• [Materials provided]

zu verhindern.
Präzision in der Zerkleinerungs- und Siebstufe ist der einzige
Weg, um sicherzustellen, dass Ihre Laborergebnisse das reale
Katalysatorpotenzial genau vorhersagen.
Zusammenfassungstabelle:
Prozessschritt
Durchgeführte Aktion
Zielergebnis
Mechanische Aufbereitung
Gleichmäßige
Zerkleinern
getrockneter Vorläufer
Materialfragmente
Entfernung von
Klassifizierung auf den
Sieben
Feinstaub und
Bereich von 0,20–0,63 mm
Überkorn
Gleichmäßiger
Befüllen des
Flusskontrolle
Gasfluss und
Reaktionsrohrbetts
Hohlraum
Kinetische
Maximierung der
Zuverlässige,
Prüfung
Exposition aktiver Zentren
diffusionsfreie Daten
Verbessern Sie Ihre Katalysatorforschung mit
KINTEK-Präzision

• [What to work on] Show each line in the items above that contains the word "Ihre".

• [Task result]
Weg, um sicherzustellen, dass Ihre Laborergebnisse das reale
Verbessern Sie Ihre Katalysatorforschung mit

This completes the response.